Nicholas uses drawing and embroidery to depict a singular moment of change, and sculpture to replicate the transition. Through a simple technique of pointillism, using a 0.5mm pen, he fastidiously records lines, forms and structures using different densities of dots to create tones. These works are carefully planned from photographs he takes and edits. His embroidery exchanges dots for stitches and are accentuated by the addition of colour. The sculptural works result from a more spontaneous act responding to the feel and look of the wood, its age and its grain. There is no plan or sketch for the work prior to carving. Thoughts and ideas are generated through exploring the potential of the material.
The techniques used to create the works are embedded in a language of repetition and obsession. At times they border on meditative, yet the initial stages of carving are very destructive and stitching extremely frenetic. Thus the complementary opposites that are the focus for the work are also reflected in the manner in which the work is made. This notion is infused throughout the work, evidenced in the outcomes that cannot be disentangled from their means of production.
Throughout the work there is a fascination with the aesthetic of the incomplete, the imperfect and the impermanent. Factors that usually result in objects being discarded or identified as detritus are deliberately used to challenge the notion of value. By juxtaposing materials and processes and forcing them to interact the aim is to question how value is assigned to the objects, materials and labour involved in their production.

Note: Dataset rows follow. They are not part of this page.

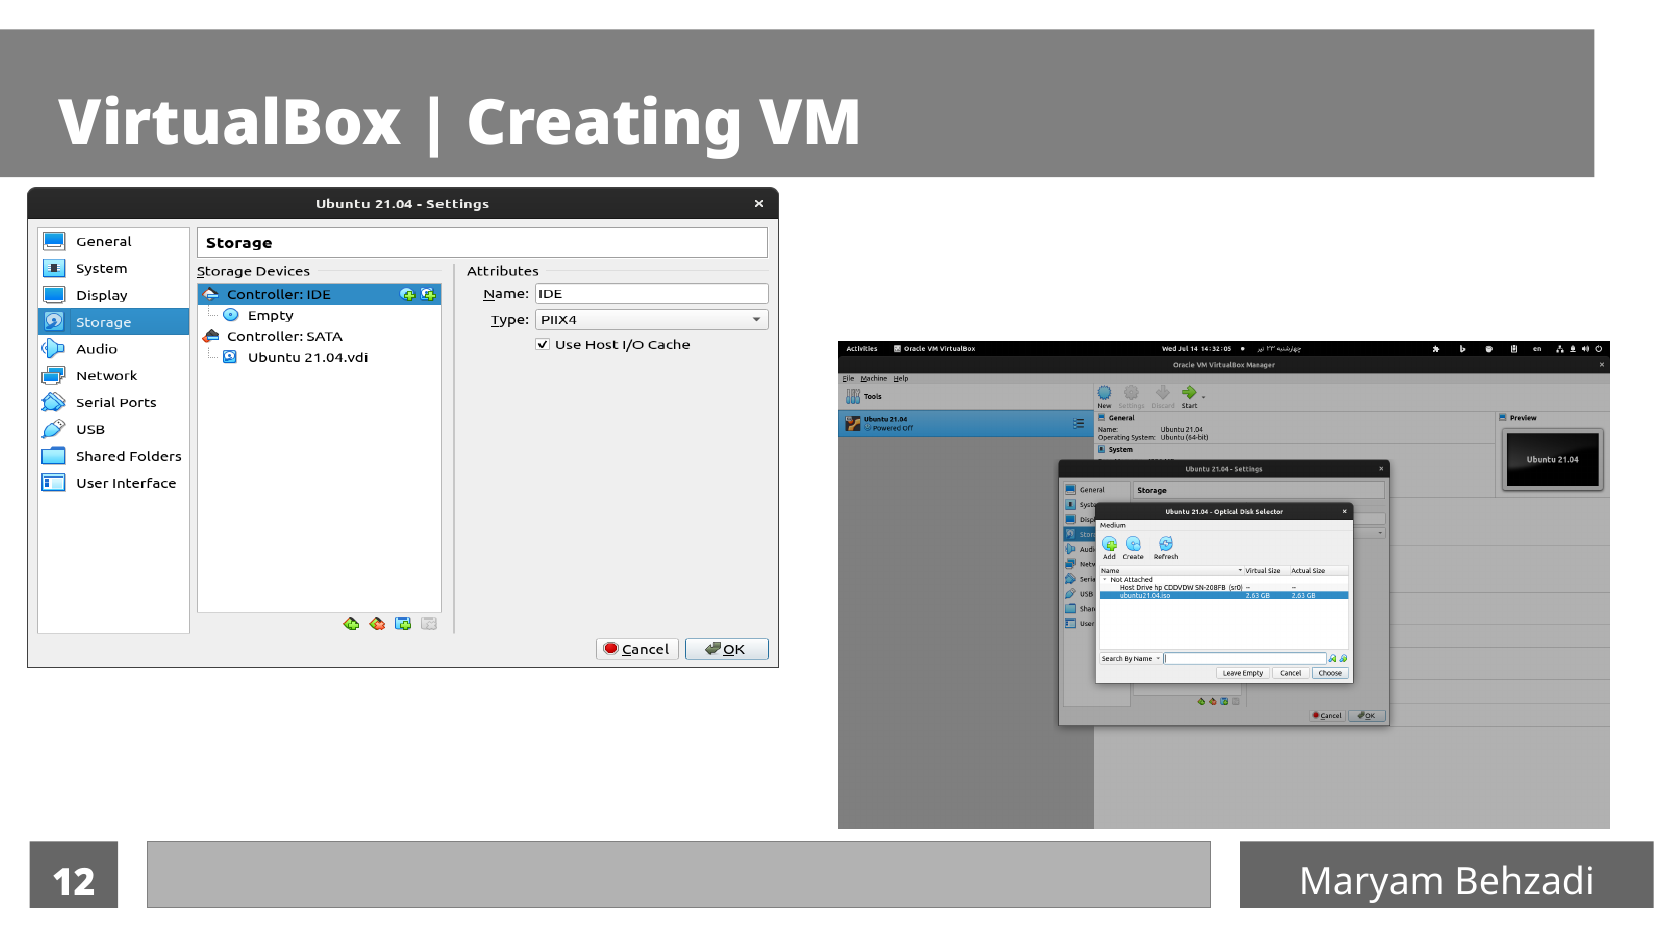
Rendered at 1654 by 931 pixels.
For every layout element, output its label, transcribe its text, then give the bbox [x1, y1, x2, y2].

picture [18, 187, 789, 676]
picture [838, 341, 1610, 829]
title VirtualBox | Creating VM [59, 44, 1595, 163]
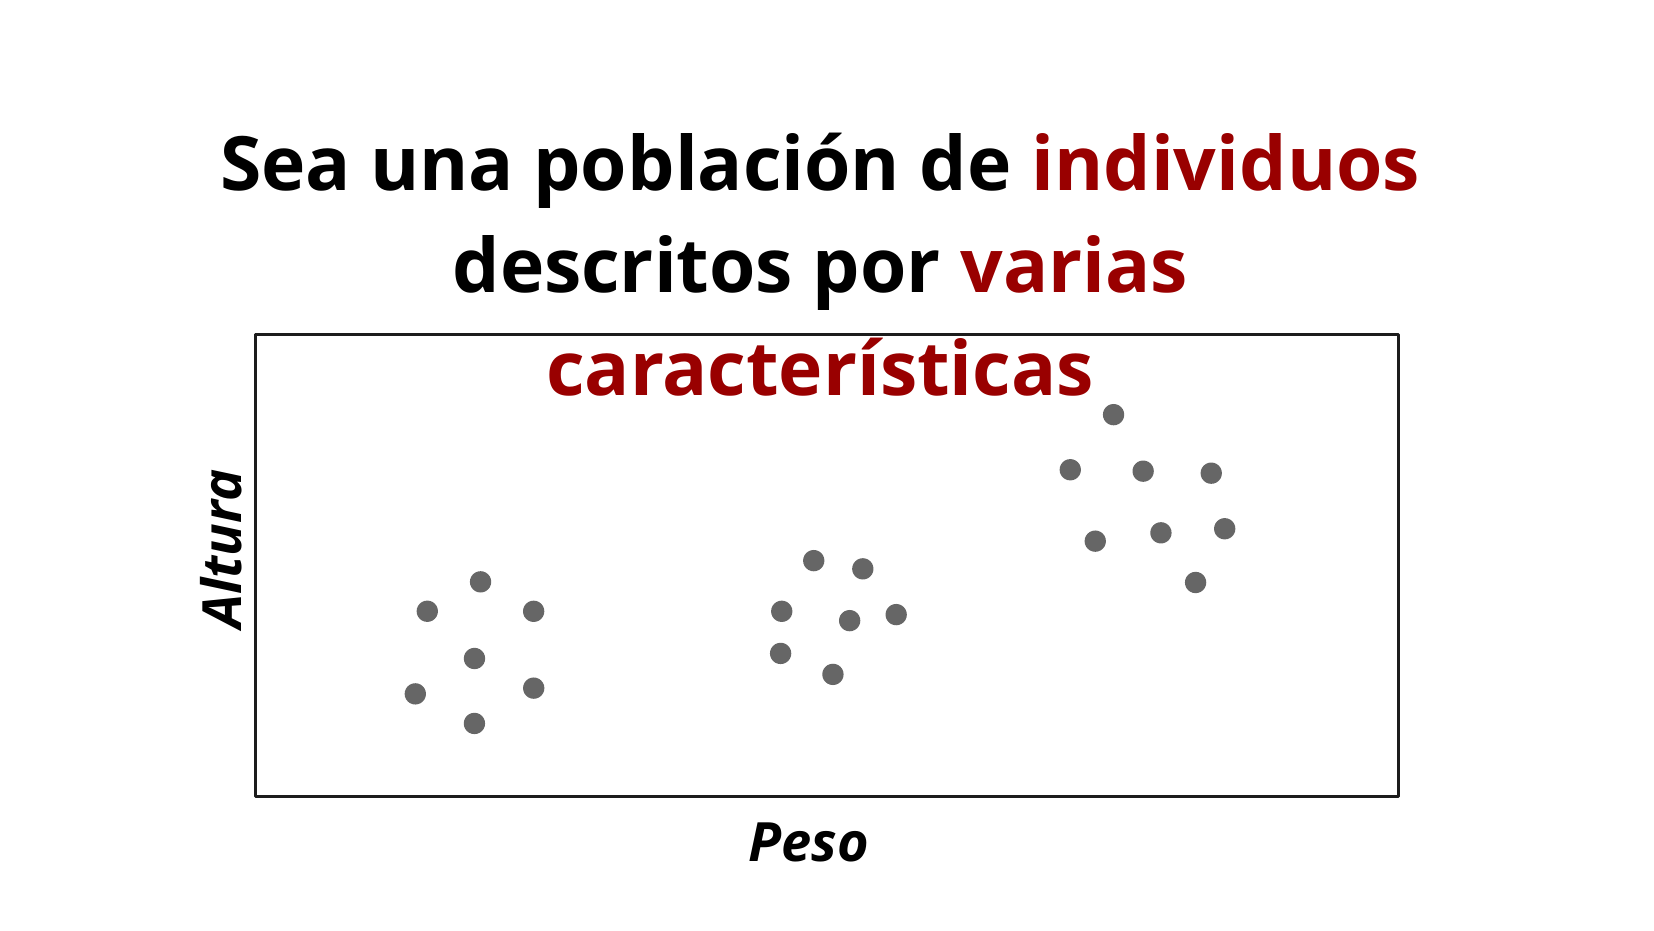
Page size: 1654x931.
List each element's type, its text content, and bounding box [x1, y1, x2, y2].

text_box [822, 663, 844, 686]
text_box [463, 712, 486, 735]
text_box [404, 683, 426, 705]
text_box [1200, 462, 1222, 484]
text_box [463, 647, 486, 670]
text_box [1150, 522, 1172, 544]
text_box [885, 603, 907, 626]
text_box [469, 571, 492, 593]
text_box [523, 677, 545, 699]
text_box [838, 609, 861, 632]
text_box [1102, 403, 1125, 426]
text_box [1214, 518, 1236, 540]
text_box [803, 549, 825, 572]
text_box [771, 600, 793, 622]
text_box [1059, 459, 1081, 481]
text_box [1084, 530, 1106, 552]
text_box [1132, 460, 1154, 482]
text_box Peso [701, 796, 917, 877]
text_box Altura [176, 441, 257, 657]
text_box [416, 600, 438, 622]
text_box [522, 600, 545, 622]
text_box [1184, 571, 1207, 594]
text_box [769, 642, 792, 665]
text_box Sea una población de individuos descritos por varias características [201, 102, 1440, 303]
text_box [852, 558, 874, 580]
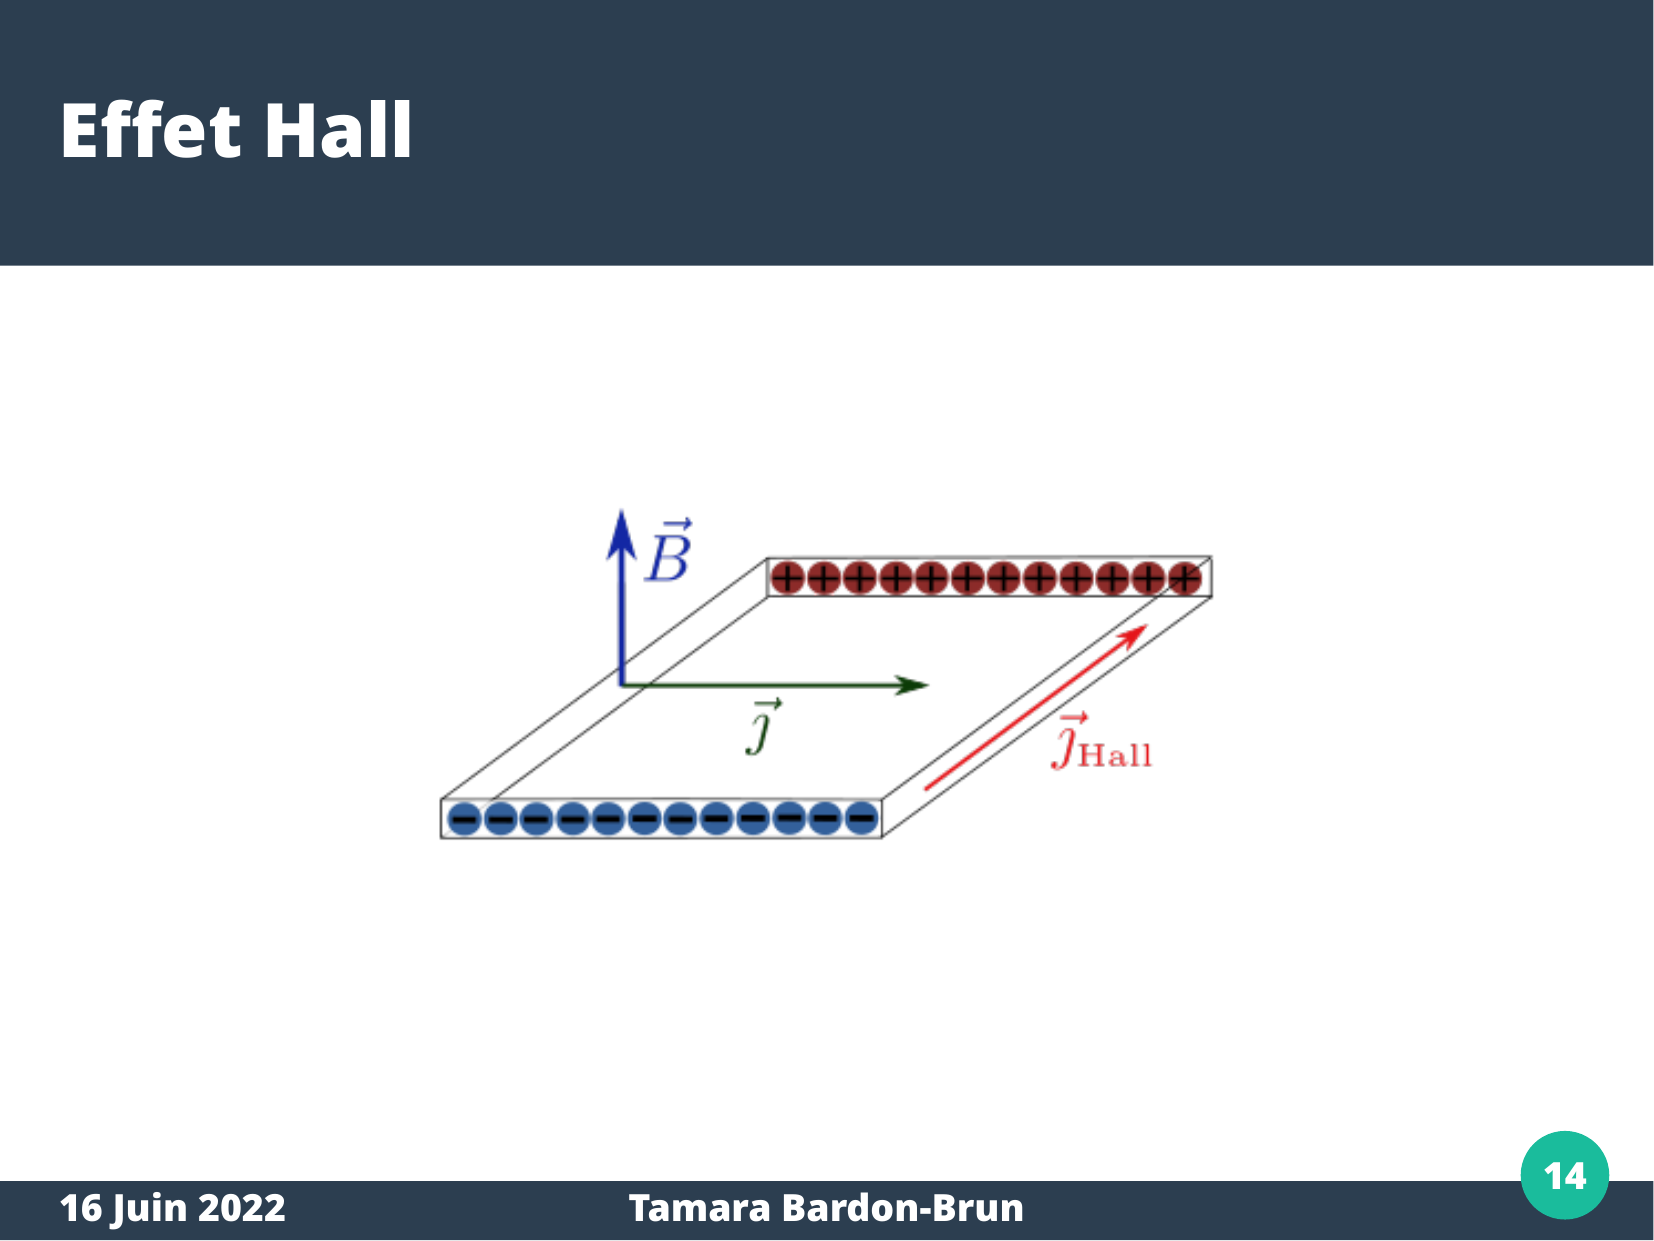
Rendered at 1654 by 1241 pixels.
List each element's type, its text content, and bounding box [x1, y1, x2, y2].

picture [394, 498, 1260, 869]
title Effet Hall [59, 49, 1595, 207]
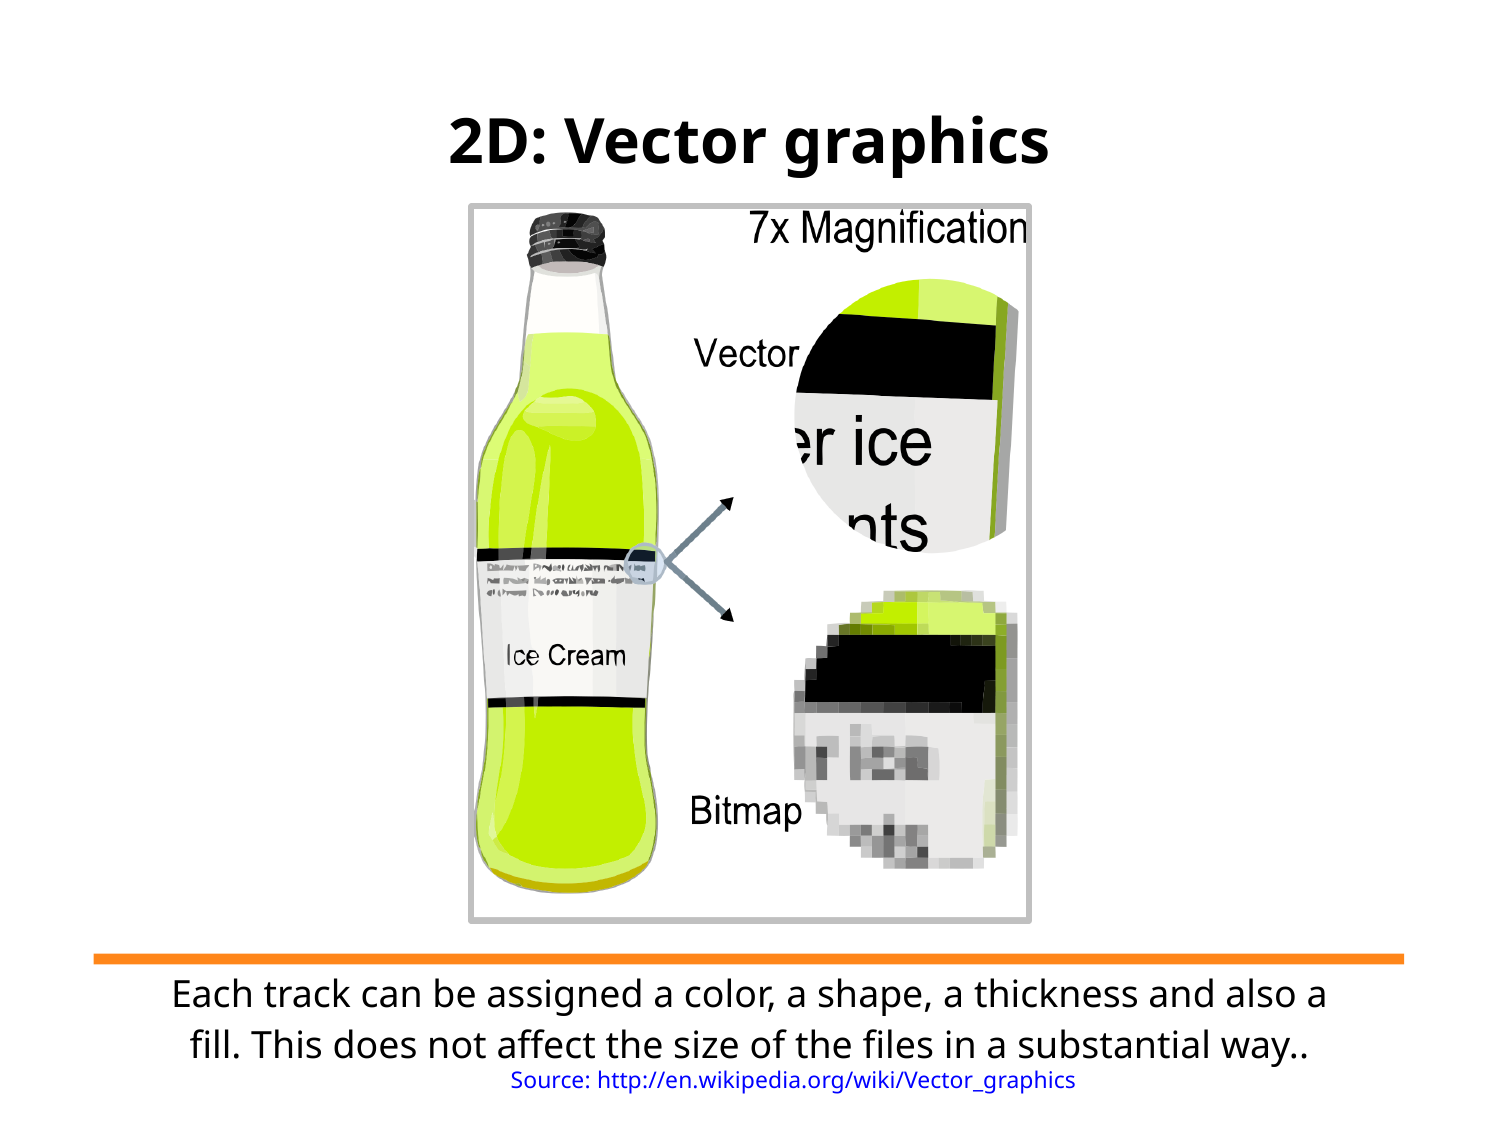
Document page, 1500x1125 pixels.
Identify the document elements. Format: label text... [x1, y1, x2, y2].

title 2D: Vector graphics [75, 44, 1426, 233]
text_box Source: http://en.wikipedia.org/wiki/Vector_graphics [495, 1064, 1005, 1098]
picture [0, 0, 1500, 1125]
text_box Each track can be assigned a color, a shape, a thickness and also a fill. This does not affect the size of the files in a substantial way.. [125, 960, 1375, 1064]
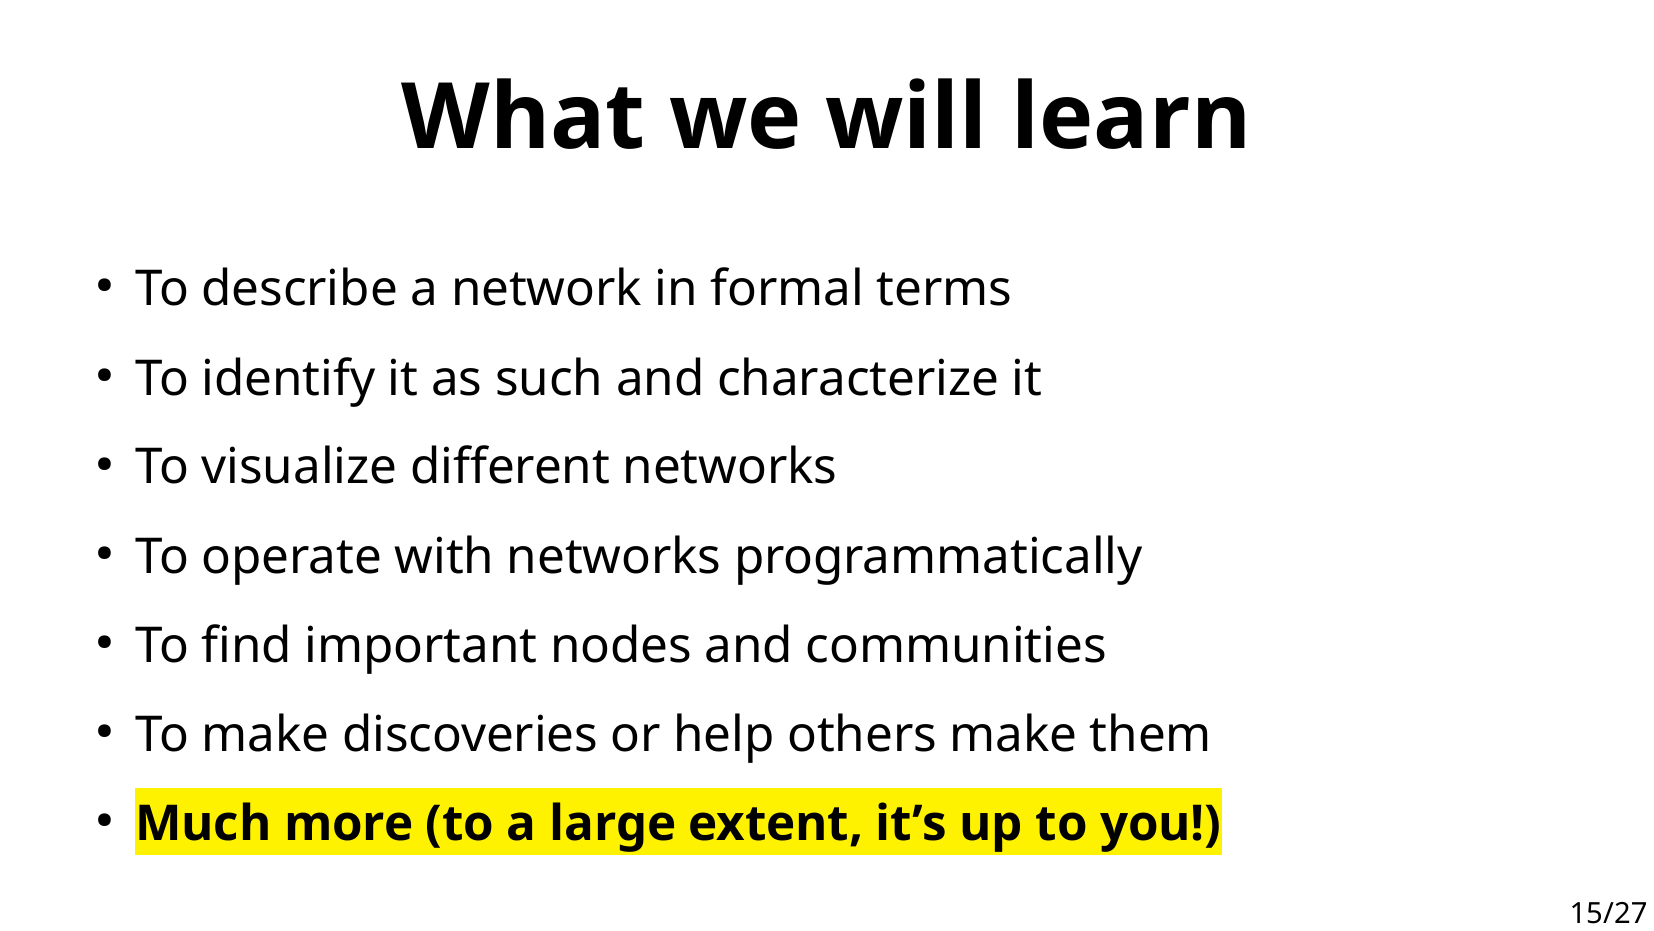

The work is an extension of his interest in eastern philosophical practices. The Japanese aesthetic of Wabi Sabi which celebrates the beauty of things modest and humble and Chinese Yin Yang theory of complementary opposites create much of the context for the work.
Nicholas graduated from Staffordshire University in 2001 with BA (Hons) in Fine Art. In 2012 he completed an MA in Fine Art at Chelsea College of Arts UAL. In 2016 he was Artist-in-Residence at the Muse Gallery. He was Grand Winner 2017 of the East Arts Award Competition and is travelling to Japan for a Residency in 2019. He exhibits regularly in London and in the UK, Internationally and has commissioned works installed in America, Australia and India.